Task statement:
Working through the entries below, find how many lines include the string "school"; give only that number.

Extracted entries:
┄┄┄┄┄┄┄┄┄┄
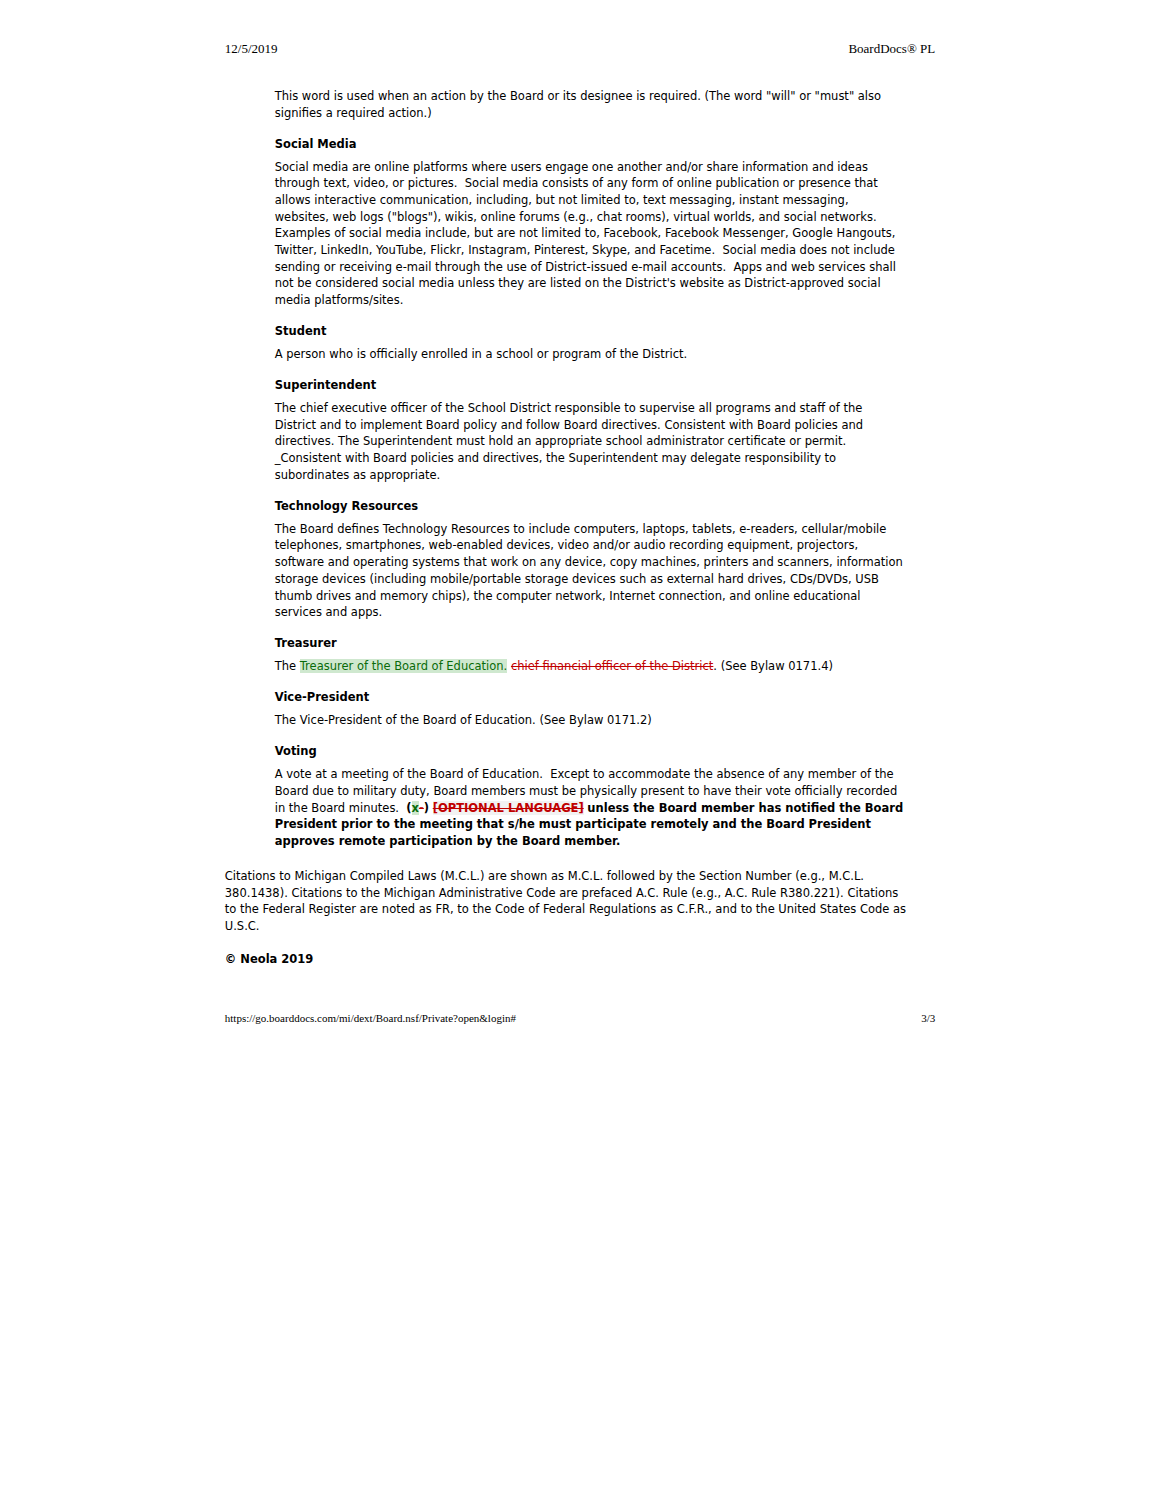12/5/2019 BoardDocs® PL
This word is used when an action by the Board or its designee is required. (The word "will" or "must" also signifies a required action.)
Social Media
Social media are online platforms where users engage one another and/or share information and ideas through text, video, or pictures. Social media consists of any form of online publication or presence that allows interactive communication, including, but not limited to, text messaging, instant messaging, websites, web logs ("blogs"), wikis, online forums (e.g., chat rooms), virtual worlds, and social networks. Examples of social media include, but are not limited to, Facebook, Facebook Messenger, Google Hangouts, Twitter, LinkedIn, YouTube, Flickr, Instagram, Pinterest, Skype, and Facetime. Social media does not include sending or receiving e-mail through the use of District-issued e-mail accounts. Apps and web services shall not be considered social media unless they are listed on the District's website as District-approved social media platforms/sites.
Student
A person who is officially enrolled in a school or program of the District.
Superintendent
The chief executive officer of the School District responsible to supervise all programs and staff of the District and to implement Board policy and follow Board directives. Consistent with Board policies and directives. The Superintendent must hold an appropriate school administrator certificate or permit. _Consistent with Board policies and directives, the Superintendent may delegate responsibility to subordinates as appropriate.
Technology Resources
The Board defines Technology Resources to include computers, laptops, tablets, e-readers, cellular/mobile telephones, smartphones, web-enabled devices, video and/or audio recording equipment, projectors, software and operating systems that work on any device, copy machines, printers and scanners, information storage devices (including mobile/portable storage devices such as external hard drives, CDs/DVDs, USB thumb drives and memory chips), the computer network, Internet connection, and online educational services and apps.
Treasurer
The Treasurer of the Board of Education. chief financial officer of the District. (See Bylaw 0171.4)
Vice-President
The Vice-President of the Board of Education. (See Bylaw 0171.2)
Voting
A vote at a meeting of the Board of Education. Except to accommodate the absence of any member of the Board due to military duty, Board members must be physically present to have their vote officially recorded in the Board minutes. (x-) [OPTIONAL LANGUAGE] unless the Board member has notified the Board President prior to the meeting that s/he must participate remotely and the Board President approves remote participation by the Board member.
Citations to Michigan Compiled Laws (M.C.L.) are shown as M.C.L. followed by the Section Number (e.g., M.C.L. 380.1438). Citations to the Michigan Administrative Code are prefaced A.C. Rule (e.g., A.C. Rule R380.221). Citations to the Federal Register are noted as FR, to the Code of Federal Regulations as C.F.R., and to the United States Code as U.S.C.
© Neola 2019
https://go.boarddocs.com/mi/dext/Board.nsf/Private?open&login# 3/3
┄┄┄┄┄┄┄┄┄┄
Answer space:
2